▶

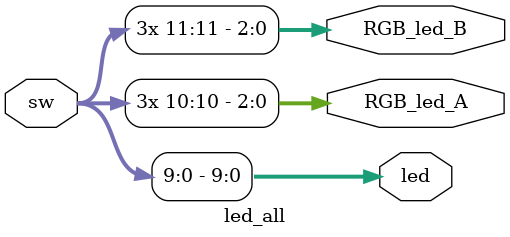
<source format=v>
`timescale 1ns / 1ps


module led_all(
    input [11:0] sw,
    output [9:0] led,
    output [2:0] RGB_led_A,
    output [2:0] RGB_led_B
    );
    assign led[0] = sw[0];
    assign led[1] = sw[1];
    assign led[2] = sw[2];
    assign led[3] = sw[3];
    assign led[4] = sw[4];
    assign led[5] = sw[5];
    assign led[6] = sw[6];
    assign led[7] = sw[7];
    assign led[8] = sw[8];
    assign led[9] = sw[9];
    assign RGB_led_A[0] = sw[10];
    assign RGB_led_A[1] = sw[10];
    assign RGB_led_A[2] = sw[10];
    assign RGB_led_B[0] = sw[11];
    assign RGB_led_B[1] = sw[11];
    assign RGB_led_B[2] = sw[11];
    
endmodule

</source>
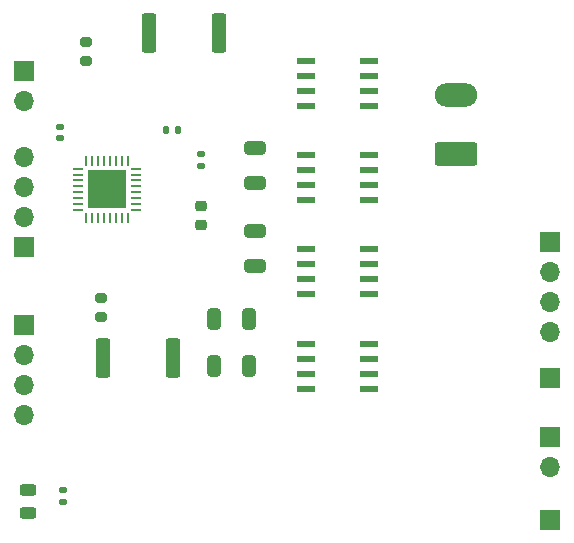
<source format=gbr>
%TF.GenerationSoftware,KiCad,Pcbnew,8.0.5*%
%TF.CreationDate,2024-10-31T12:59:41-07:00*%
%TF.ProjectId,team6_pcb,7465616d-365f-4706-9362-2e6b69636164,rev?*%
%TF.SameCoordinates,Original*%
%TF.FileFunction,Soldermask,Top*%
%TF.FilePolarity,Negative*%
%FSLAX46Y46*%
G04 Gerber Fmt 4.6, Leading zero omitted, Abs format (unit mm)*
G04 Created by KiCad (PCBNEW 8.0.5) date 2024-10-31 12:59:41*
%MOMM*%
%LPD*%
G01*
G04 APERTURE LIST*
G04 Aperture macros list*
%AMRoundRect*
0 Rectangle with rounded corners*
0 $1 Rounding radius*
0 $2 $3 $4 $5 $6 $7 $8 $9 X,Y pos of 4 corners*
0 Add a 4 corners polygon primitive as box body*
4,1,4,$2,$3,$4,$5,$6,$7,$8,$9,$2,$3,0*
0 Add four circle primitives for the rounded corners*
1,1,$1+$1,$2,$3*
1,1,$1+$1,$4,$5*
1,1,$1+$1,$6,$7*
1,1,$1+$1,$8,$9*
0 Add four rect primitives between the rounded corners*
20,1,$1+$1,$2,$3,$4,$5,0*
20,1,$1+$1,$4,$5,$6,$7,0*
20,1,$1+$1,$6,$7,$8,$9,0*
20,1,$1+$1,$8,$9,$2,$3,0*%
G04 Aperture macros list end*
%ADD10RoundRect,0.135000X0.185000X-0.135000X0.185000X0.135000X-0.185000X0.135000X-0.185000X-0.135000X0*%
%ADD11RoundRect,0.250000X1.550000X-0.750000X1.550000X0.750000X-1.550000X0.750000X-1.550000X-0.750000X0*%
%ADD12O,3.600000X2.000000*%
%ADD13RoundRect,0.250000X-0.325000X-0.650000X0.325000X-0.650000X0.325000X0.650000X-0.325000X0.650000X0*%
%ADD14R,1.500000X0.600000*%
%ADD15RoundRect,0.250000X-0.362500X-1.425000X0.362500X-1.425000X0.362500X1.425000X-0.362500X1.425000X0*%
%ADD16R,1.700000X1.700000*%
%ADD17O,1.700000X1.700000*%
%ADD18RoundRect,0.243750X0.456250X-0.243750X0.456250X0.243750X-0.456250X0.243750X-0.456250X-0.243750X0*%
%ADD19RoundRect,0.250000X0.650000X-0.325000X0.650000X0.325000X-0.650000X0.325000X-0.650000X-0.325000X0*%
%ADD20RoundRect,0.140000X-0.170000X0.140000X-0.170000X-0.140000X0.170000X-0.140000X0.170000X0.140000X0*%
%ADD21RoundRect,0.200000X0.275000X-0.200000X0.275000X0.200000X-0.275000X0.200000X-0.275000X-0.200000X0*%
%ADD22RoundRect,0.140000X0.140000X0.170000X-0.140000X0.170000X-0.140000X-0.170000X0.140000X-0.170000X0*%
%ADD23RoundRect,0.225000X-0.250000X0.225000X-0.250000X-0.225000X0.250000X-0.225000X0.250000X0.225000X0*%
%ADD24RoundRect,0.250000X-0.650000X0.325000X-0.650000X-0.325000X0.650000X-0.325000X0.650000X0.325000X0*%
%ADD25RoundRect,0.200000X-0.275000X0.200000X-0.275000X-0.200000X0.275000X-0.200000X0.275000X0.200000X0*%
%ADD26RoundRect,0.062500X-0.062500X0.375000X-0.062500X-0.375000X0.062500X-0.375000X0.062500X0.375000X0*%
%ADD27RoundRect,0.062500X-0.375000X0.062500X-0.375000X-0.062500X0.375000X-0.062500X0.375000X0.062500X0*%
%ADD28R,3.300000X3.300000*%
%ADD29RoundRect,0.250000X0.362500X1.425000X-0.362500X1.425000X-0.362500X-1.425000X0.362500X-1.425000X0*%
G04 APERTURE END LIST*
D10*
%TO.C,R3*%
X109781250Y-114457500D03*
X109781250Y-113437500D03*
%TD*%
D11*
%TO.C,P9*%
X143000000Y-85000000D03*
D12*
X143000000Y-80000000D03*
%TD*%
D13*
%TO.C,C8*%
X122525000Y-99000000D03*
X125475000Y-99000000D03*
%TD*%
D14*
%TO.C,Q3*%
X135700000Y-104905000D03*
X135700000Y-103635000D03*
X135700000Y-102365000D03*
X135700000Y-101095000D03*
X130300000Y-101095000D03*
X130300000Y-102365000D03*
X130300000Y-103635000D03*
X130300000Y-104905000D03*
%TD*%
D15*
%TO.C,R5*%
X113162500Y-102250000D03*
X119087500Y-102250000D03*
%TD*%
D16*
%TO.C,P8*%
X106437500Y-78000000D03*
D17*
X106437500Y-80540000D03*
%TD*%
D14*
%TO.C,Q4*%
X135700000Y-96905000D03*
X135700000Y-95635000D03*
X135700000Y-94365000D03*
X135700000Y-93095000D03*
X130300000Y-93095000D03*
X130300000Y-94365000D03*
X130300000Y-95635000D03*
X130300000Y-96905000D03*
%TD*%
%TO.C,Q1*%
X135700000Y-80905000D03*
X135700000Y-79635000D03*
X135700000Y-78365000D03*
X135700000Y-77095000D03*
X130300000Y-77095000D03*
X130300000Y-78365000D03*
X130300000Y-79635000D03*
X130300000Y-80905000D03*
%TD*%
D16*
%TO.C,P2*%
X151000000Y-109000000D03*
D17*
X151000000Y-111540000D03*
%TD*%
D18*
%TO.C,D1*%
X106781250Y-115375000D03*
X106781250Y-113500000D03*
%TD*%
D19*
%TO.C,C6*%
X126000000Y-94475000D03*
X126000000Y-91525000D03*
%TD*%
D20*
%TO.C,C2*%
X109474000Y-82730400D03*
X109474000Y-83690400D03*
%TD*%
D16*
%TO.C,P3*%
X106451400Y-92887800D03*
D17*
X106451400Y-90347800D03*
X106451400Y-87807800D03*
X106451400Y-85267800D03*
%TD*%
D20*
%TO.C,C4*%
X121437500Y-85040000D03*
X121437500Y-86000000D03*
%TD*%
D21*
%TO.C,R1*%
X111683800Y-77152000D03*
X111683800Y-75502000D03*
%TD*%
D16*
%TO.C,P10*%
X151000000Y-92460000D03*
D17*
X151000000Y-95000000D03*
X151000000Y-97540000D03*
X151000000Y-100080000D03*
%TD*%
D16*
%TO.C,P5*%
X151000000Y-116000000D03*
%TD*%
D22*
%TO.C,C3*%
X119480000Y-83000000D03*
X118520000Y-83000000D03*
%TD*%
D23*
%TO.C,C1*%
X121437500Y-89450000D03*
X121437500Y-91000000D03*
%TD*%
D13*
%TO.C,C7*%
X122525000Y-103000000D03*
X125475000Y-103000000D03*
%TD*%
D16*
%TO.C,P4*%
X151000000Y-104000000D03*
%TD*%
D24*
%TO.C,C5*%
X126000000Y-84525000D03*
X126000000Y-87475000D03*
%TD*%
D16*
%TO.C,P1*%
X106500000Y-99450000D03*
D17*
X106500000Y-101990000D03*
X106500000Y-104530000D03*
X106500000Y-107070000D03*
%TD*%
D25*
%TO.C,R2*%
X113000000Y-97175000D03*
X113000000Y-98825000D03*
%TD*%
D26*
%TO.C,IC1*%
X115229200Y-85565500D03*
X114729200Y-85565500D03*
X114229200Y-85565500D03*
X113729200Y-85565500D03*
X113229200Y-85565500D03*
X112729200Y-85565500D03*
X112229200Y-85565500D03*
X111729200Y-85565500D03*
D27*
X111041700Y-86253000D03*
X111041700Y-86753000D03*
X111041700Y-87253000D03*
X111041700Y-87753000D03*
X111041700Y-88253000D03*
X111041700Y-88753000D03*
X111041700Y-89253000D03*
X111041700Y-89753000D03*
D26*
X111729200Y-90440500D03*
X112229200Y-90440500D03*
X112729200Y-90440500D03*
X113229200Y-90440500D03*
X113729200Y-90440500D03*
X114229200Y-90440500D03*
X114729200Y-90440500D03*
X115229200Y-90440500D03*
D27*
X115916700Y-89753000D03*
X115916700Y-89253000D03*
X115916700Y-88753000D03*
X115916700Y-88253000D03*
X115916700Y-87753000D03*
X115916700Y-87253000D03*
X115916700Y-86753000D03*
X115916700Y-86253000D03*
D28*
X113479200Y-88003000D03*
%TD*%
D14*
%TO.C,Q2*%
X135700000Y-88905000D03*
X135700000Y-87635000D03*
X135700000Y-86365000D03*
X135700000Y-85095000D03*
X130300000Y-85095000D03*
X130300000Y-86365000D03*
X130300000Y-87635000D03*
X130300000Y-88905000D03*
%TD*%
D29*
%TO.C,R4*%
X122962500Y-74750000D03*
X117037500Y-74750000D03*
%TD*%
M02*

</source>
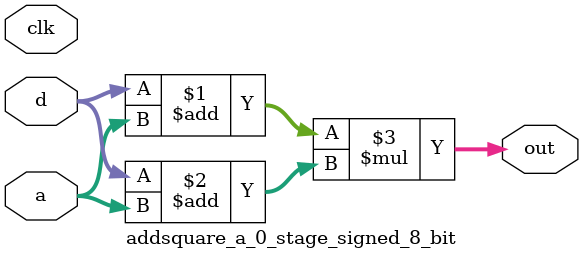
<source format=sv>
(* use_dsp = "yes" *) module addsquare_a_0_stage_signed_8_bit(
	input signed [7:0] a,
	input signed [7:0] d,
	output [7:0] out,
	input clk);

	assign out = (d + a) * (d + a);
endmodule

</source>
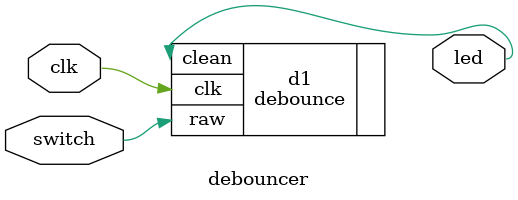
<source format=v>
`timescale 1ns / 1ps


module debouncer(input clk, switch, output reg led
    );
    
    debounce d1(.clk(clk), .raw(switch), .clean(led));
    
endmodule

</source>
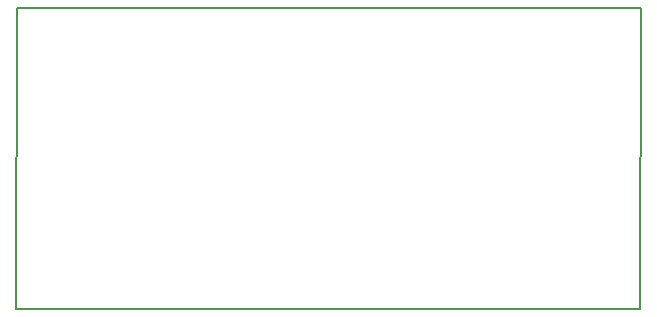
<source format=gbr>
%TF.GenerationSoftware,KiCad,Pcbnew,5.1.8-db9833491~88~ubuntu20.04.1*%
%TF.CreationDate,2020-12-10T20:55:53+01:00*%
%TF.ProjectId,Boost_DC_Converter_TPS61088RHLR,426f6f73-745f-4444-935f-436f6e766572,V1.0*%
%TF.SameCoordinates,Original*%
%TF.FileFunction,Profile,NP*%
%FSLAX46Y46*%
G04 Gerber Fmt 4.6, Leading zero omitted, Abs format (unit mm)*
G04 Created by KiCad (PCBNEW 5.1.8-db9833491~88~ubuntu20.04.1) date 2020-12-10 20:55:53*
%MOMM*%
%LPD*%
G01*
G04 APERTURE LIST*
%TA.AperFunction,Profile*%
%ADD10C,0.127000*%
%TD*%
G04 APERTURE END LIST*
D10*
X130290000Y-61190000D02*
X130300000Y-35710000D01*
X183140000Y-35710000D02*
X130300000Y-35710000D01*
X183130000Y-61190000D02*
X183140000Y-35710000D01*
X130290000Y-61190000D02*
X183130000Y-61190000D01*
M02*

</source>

◀

* TASK GOAL
Copy exactly, and only, the lines from the first entry through the line holding "assign led[8] = sw[8];", both ends included, leaving out every picture.

* EXERCISE ANSWER
<source format=v>
`timescale 1ns / 1ps


module led_all(
    input [11:0] sw,
    output [9:0] led,
    output [2:0] RGB_led_A,
    output [2:0] RGB_led_B
    );
    assign led[0] = sw[0];
    assign led[1] = sw[1];
    assign led[2] = sw[2];
    assign led[3] = sw[3];
    assign led[4] = sw[4];
    assign led[5] = sw[5];
    assign led[6] = sw[6];
    assign led[7] = sw[7];
    assign led[8] = sw[8];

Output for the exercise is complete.